Lori Rogers-Stokes, PhD
Heroic Souls: Puritan Women as the First American Individuals
“…to go back, I would not.” This confident statement was made by a woman known to us only as “Katherine, Mrs. Russel’s maid”; it was part of the spiritual autobiography she related in a session with her pastor and perhaps a few friends and fellow-seekers in her Puritan church in Cambridge, Massachusetts Bay Colony in the late 1630s. Her minister, Thomas Shepard, recorded the sessions of 31 women in his congregation between 1638 and 1649.

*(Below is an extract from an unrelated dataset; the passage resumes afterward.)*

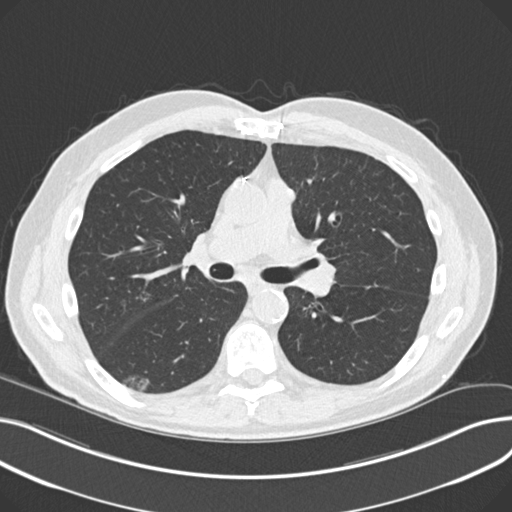
Chest CT (low-dose screening protocol), one axial image; third annual screen; lung window (W 1500 / L -600 HU); standard (soft-tissue) reconstruction kernel (B30f); slice 103 of 230 in the series; 512 × 512 image matrix, field of view 372 × 372 mm. Male participant, aged 68 years at enrolment.
Lesion marked by an expert reader, bounding box <121,367,164,398> (left, top, right, bottom; pixels). The screening reader recorded 5 non-calcified nodules or masses ≥4 mm on this exam (right upper lobe, left upper lobe, right upper lobe, right lower lobe, right upper lobe); which of them this box marks is not recorded. Official screen result: positive, other. Later outcome: lung cancer diagnosed 247 days after this screen — non-small cell carcinoma, right lower lobe, poorly differentiated (G3), stage IA (AJCC 6th edition), 23 mm at pathology.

In these women’s sessions, we hear uncanny echoes of the modern hero: a sole individual, relying on her unique powers, suffering through many failures and dangers to complete an epic personal quest. This type of narrative is wholly uncharacteristic of the 17th century, anticipating the modern hero by over 200 years. The individual in this relation is not anchored in family, class, location, religious tradition, history, marriage, or motherhood. What we read in these relations are narratives of the heroic soul, struggling alone against cosmic forces, rejected by and rejecting of all others, ultimately acting in a theater reduced to two players: the seeker and the Lord.
All of the people, male and female, who met with Shepard exhibit this oddly modern individuality. But it is most remarkable to find it in the women’s narratives, since women’s identities were usually so completely folded into men’s, and so completely confined to the roles of daughter, wife, and mother. A personal narrative unshaped by sex is unexpected at any moment in history; women’s narratives with none of the traditional markers of female identity even more so. We will explore these heroic narratives and hear these women speak for themselves, as they did over 370 years ago.
Lori Rogers-Stokes, PhD, (lori.stokes@comcast.net | LinkedIn) is an independent scholar, public historian, and contributing editor for New England’s Hidden Histories, a digital history project making thousands of pages of colonial-era Congregational church records available through digitization and transcription. She is the author of Records of Trial from Thomas Shepard’s Church in Cambridge, 1638–49: Heroic Souls (Palgrave Macmillan, 2020). Lori studies the history of Woodland New England, particularly the founding decades of the Massachusetts Bay Colony, when Indigenous people and English colonizers took actions that continue to shape our lives today.